Люишем услышал пронзительный свист, бросился к лифту и успел вскочить в кабину перед самым отправлением. Света в кабине не было, но зато полно черных теней; различить можно было только лифтера. Пока Люишем вглядывался в смутно белеющие перед ним лица, пытаясь догадаться, кто стоит рядом, женский голос назвал его имя.

– Это вы, мисс Хейдингер? – спросил он. – Я вас не разглядел. Надеюсь, вы хорошо провели каникулы?

 

Элис Хейдингер

 

Когда лифт остановился на верхнем этаже, Люишем отступил в сторону, чтобы дать возможность выйти из кабины последнему оставшемуся там пассажиру. Это и была та самая мисс Хейдингер, которая окликнула его, она же владелица обернутой в коричневую бумагу книги с золотым обрезом. Больше никто не поднялся наверх. Все остальные пассажиры вышли на «астрономическом» и «химическом» этажах, лишь двое наших героев выбрали на третий год обучения курс зоологии, а зоология размещалась в чердачном помещении. Они вышли из кабины на свет, и ее щеки залил непривычный румянец. Люишем обратил внимание и на перемену в ее туалете. Впрочем, она, вероятно, и ожидала увидеть мелькнувшее на его лице удивление.

На предыдущем курсе – их дружба длилась уже почти год – Люишему и в голову не приходило, что она может быть хорошенькой.
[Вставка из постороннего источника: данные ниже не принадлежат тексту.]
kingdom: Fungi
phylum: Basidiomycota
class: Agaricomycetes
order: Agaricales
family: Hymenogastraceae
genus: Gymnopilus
Во время каникул он более или менее отчетливо помнил о ней лишь одно: волосы ее не всегда бывали аккуратно причесаны, и даже когда они были в порядке, она все равно беспокоилась о своей прическе: она не доверяла своим волосам. Он запомнил, как, разговаривая, она то и дело ощупывает их и приглаживает – очень неприятная привычка. Мог бы он сказать и какого цвета они у нее: в общем, довольно светлые, каштановые. Но вот какой у нее рот, он позабыл, забыл, и какие у нее глаза. Она, правда, носила очки. И платье ее ему не запомнилось – какое‑то бесцветное и бесформенное.

А между тем они часто виделись. Сначала они слушали разные курсы и познакомились на заседании Дискуссионного клуба. Люишем тогда только открывал для себя социализм. Это послужило поводом для беседы, началом дружбы. Она, видимо, заинтересовалась его своеобразным взглядом на вещи, и по воле случая он частенько встречал ее в коридорах школы, в залах Педагогической библиотеки и в Музее искусств. Спустя некоторое время встречи эти перестали казаться случайными.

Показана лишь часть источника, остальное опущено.